As shown in FIGS. 2 and 3, a fixing plate 180 is mounted on the lower side of the first blade 110, and a first screw 181 passes through a positioning portion 310 of the transmission mechanism 300 in the housing 200, a first positioning hole 111 of the first blade 110, a second positioning hole 121 of the second blade 120, a third positioning hole 131 of the spacer 130, and a fourth positioning hole 141 of the blade support 140 in sequence and is finally fastened by a first nut 183.

As shown in FIG. 3, a second screw 182 passes through the positioning portion 310 of the transmission mechanism 300 in the housing 200, a fifth positioning hole 112 of the first blade 110, a sixth positioning hole 122 of the second blade 120, a seventh positioning hole 132 of the spacer 130, and an eighth positioning hole 142 of the blade support 140 in sequence and is finally fastened by a second nut 184.

In this example, multiple third screws 170 and multiple third bolts 160 connect portions of the first blade 110, the second blade 120, the spacer 130, and the blade support 140 exposed out of the housing 200. A third screw 170 passes through a first blade hole 113 of the first blade 110, a second blade hole 123 of the second blade 120, a third opening 133 of the spacer 130, and a fourth hole 143 of the blade support 140 and then mates with a third bolt 160.

The first blade 110 includes a first opening 114 and the second blade includes a second opening 124. In this example, the first opening 114 and the second opening 124 are disposed to reduce the weight of the blade assembly 100.

A guide 150 is provided at a top end of the blade assembly 100 farthest from the housing 200, where the guide 150 is fixed on the upper side of the blade support 140 through the screw 170 and the bolt 160.

The blade support 140 includes multiple through holes 145. In this example, the through holes 145 include the fourth positioning hole 141, the eighth positioning hole 142, and multiple fourth holes 143 on the outer side of the eighth positioning hole 142. In this example, these through holes 145 are holes having substantially the same diameter and penetrating through the blade support 140. The hole distance of a through hole 145 along the direction of the first straight line 101 of the blade assembly 100 is defined as a first diameter, where the first diameter is smaller than the length of the third opening 133 of the spacer 130 along the direction of the first straight line 101. Such a design has the following advantage: when the blade assembly 100 is bent and deformed due to the cutting operation, the bending of the spacer 130 will not cause the blade support 140 to be bent significantly, thereby reducing noise.

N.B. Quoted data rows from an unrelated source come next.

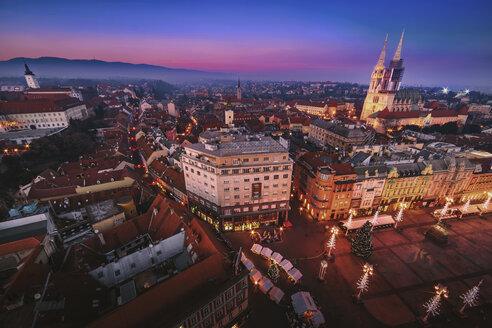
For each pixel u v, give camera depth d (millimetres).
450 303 61844
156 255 56250
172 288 44000
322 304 61094
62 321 38938
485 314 59438
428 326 56031
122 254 58656
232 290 49500
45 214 64125
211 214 87875
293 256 77062
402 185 95250
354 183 89500
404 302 62188
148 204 86438
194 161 83562
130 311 39312
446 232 82375
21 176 102938
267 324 55938
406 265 73812
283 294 60719
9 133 149375
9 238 57844
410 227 90875
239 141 94125
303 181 104438
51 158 126562
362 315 58562
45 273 47469
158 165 117500
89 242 56969
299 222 93688
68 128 165875
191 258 55312
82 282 45938
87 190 88375
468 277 69938
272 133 191000
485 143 170000
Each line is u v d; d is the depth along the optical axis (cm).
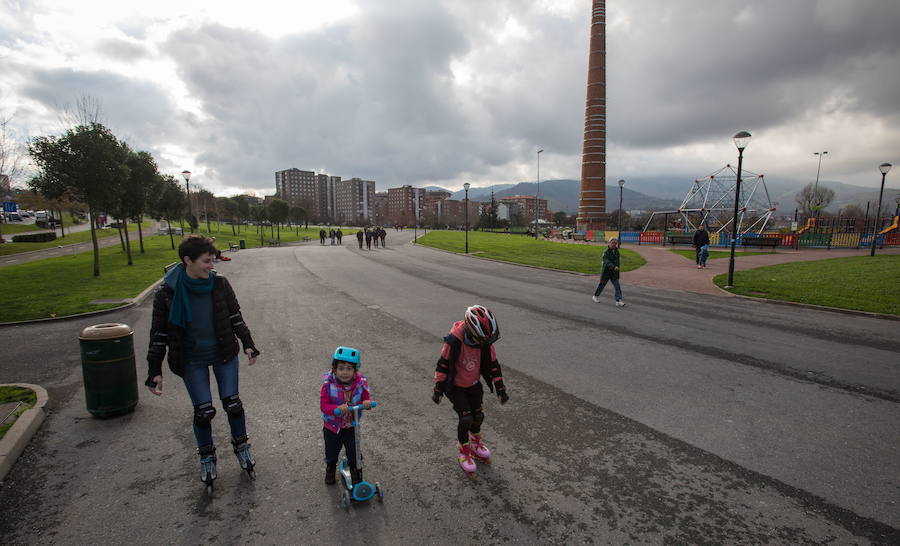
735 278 1532
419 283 1517
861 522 309
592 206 7012
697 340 786
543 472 371
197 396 332
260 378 595
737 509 323
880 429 450
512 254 2705
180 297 322
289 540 289
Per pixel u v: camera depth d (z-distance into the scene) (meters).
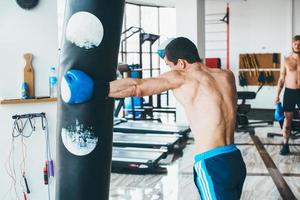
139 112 9.55
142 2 10.77
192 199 3.99
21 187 3.20
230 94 2.34
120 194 4.18
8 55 3.09
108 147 2.03
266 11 10.73
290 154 5.87
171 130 6.94
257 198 4.00
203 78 2.31
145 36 9.05
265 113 10.38
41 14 3.19
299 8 10.48
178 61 2.36
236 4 10.95
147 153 5.43
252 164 5.33
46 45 3.22
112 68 1.98
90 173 1.96
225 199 2.13
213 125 2.24
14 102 3.03
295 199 3.97
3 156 3.11
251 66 10.97
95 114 1.92
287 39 10.61
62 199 2.00
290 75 5.79
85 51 1.88
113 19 1.93
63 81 1.79
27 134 3.20
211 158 2.19
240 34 11.02
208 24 11.26
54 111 3.30
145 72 11.60
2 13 3.04
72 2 1.90
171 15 11.72
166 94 11.12
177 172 5.00
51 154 3.30
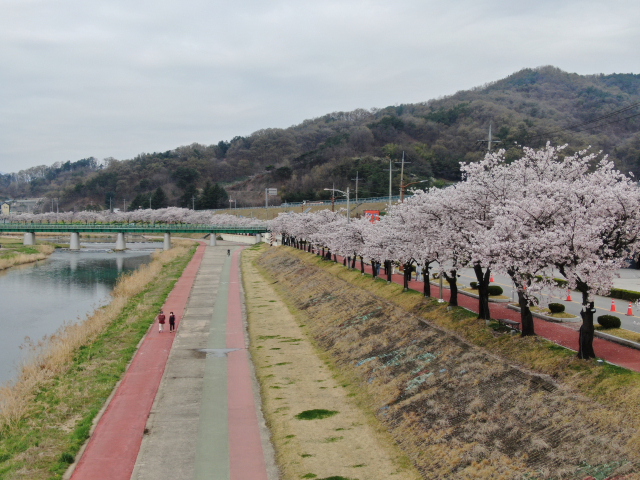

In this example, the density of the blade support 140 is greater than or equal to 1 g/cm³ and less than or equal to 2.2 g/cm³. In an example, the density of the blade support 140 is greater than or equal to 1.3 g/cm³ and less than or equal to 2.2 g/cm³. In an example, the density of the blade support 140 is greater than or equal to 1.5 g/cm³ and less than or equal to 2 g/cm³. In some examples, the density of the blade support 140 may be 1.6 g/cm³, 1.65 g/cm³, 1.7 g/cm³, 1.75 g/cm³, or 1.8 g/cm³.

In some examples, the hardness of the blade support 140 is greater than or equal to 7 HW and less than or equal to 15 HW. In some examples, the hardness of the blade support 140 may be 9 HW, 10 HW, or 11 HW, where the unit of hardness is Wechsler hardness.

As shown in FIG. 5, in this example, the thickness H of the blade support 140 is greater than or equal to 5 mm and less than or equal to 10 mm. In some examples, the thickness of the blade support 140 may be 6 mm, 6.5 mm, 7 mm, 7.5 mm, or 8 mm. In this example, the length L of the blade support 140 is greater than or equal to 750 mm and less than or equal to 850 mm. In some examples, the length L of the blade support 140 may be 790 mm, 800 mm, 810 mm, or 820 mm. In this example, the width W of the blade support 140 is greater than or equal to 12 mm and less than or equal to 25 mm. In some examples, the width W of the blade support 140 may be 15 mm, 17 mm, 19 mm, or 21 mm. In an example, the ratio of the length to the thickness of the blade support 140 is greater than or equal to 75 and less than or equal to 170.

In some examples, the blade support 140 is made of at least one composite material. In an example, the blade support 140 is made of a mixture of a carbon fiber material and a glass fiber material. In an example, the mass ratio of the carbon fiber material to the glass fiber material in the blade support 140 is greater than or equal to 0.5 and less than or equal to 2. In an example, the mass ratio of the carbon fiber material to the glass fiber material in the blade support 140 is 1, that is, the carbon fiber material and the glass fiber material are formulated at a mass ratio of 1:1 into the blade support.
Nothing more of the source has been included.